米国・ソルトレイクシティで4日(日本時間5日)、クライミングW杯のボルダー第2戦男子決勝が行われ、安楽宙斗が優勝、楢崎明智が準優勝し、第1戦に引き続き日本男子がワンツーフィニッシュを飾った。 4月の第1戦(中国・柯橋)では、楢崎明智の兄・…


 米国・ソルトレイクシティで4日(日本時間5日)、クライミングW杯のボルダー第2戦男子決勝が行われ、安楽宙斗が優勝、楢崎明智が準優勝し、第1戦に引き続き日本男子がワンツーフィニッシュを飾った。

 4月の第1戦(中国・柯橋)では、楢崎明智の兄・智亜が1位、安楽が2位でパリ五輪内定の2人が上位を独占。昨年5月のソルトレイクシティ大会でも同じ2人がワンツーフィニッシュしており、今大会での活躍が期待された。3日(同4日)の予選は全完登でグループB首位に立った天笠颯太を筆頭に6人の日本勢が準決勝に進出。4日の準決勝は楢崎明智が3位、安楽が5位、天笠が6位で決勝に駒を進めた。楢崎智亜は9位で敗退し、連勝はならなかった。

 日本男子がファイナリスト6人の半数を占めた決勝。第1課題はダイナミックなコーディネーションムーブから緩傾斜を進む内容で、1番手の天笠が7トライ、2番手の安楽が2トライで完登する。その後も完登が続くかと思われたが、楢崎やヤン・ルカ・ポッシュ(オーストラリア)が完登のチャンスを逸すると、最後に登る準決勝1位のヤコブ・シューベルト(オーストラリア)も慎重にムーブを重ねた末にトップホールドから手が離れてしまう。だが最終トライで残り1秒での劇的な完登を決め、ガッツポーズを繰り返した。

....................

やること
a: クライミングW杯の記事にある「楢崎智亜は9位で敗退し、連勝はならなかった。」という一文を英語に訳してください。
b: クライミングW杯の記事から、「日本男子がファイナリスト6人」で始まり「な完登を決め、ガッツポーズを繰り返した。」まで続く部分を、そのまま書き写してください。

....................

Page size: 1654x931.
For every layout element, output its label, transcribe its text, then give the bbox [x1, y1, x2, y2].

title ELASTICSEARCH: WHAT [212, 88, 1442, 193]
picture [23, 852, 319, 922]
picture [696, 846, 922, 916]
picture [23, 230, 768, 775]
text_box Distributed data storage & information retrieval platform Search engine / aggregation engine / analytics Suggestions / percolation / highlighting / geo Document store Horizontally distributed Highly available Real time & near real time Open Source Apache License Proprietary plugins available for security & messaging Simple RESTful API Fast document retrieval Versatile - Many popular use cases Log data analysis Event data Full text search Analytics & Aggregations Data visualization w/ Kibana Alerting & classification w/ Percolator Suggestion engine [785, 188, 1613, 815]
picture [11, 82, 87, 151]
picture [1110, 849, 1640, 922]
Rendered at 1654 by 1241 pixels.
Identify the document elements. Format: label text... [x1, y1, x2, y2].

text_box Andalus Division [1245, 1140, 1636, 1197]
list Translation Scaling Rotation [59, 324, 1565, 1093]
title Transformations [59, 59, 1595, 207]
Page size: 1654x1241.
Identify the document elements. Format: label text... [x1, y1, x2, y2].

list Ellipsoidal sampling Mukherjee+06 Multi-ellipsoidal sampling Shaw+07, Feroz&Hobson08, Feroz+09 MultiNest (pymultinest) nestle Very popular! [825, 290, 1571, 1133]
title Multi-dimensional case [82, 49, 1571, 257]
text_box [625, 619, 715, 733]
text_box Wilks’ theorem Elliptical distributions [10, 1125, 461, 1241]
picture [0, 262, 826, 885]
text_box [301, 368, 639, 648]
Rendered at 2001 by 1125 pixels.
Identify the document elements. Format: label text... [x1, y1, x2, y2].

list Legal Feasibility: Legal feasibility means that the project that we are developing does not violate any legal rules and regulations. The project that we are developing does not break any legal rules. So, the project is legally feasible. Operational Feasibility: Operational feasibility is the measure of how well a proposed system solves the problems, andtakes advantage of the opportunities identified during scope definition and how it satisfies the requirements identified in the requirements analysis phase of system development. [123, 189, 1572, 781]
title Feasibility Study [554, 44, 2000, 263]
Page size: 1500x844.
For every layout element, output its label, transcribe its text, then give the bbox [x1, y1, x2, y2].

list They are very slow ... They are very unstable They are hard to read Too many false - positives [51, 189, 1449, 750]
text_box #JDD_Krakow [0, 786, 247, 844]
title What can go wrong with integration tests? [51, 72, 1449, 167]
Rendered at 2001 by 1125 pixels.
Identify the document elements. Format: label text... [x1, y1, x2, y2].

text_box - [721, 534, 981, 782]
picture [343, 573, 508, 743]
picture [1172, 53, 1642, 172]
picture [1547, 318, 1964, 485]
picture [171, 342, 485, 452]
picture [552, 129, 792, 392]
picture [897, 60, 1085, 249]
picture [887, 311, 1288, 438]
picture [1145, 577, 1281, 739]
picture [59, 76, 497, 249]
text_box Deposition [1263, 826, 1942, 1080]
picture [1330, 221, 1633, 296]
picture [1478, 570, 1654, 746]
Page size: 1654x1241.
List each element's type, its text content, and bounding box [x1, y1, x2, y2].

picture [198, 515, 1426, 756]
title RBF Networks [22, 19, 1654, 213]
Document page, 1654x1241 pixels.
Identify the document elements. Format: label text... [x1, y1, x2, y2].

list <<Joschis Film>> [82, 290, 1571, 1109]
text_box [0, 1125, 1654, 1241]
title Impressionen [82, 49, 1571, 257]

....................

解答例
a: Tomoa Narasaki was eliminated in ninth place and could not make it two wins in a row.

b:
日本男子がファイナリスト6人の半数を占めた決勝。第1課題はダイナミックなコーディネーションムーブから緩傾斜を進む内容で、1番手の天笠が7トライ、2番手の安楽が2トライで完登する。その後も完登が続くかと思われたが、楢崎やヤン・ルカ・ポッシュ(オーストラリア)が完登のチャンスを逸すると、最後に登る準決勝1位のヤコブ・シューベルト(オーストラリア)も慎重にムーブを重ねた末にトップホールドから手が離れてしまう。だが最終トライで残り1秒での劇的な完登を決め、ガッツポーズを繰り返した。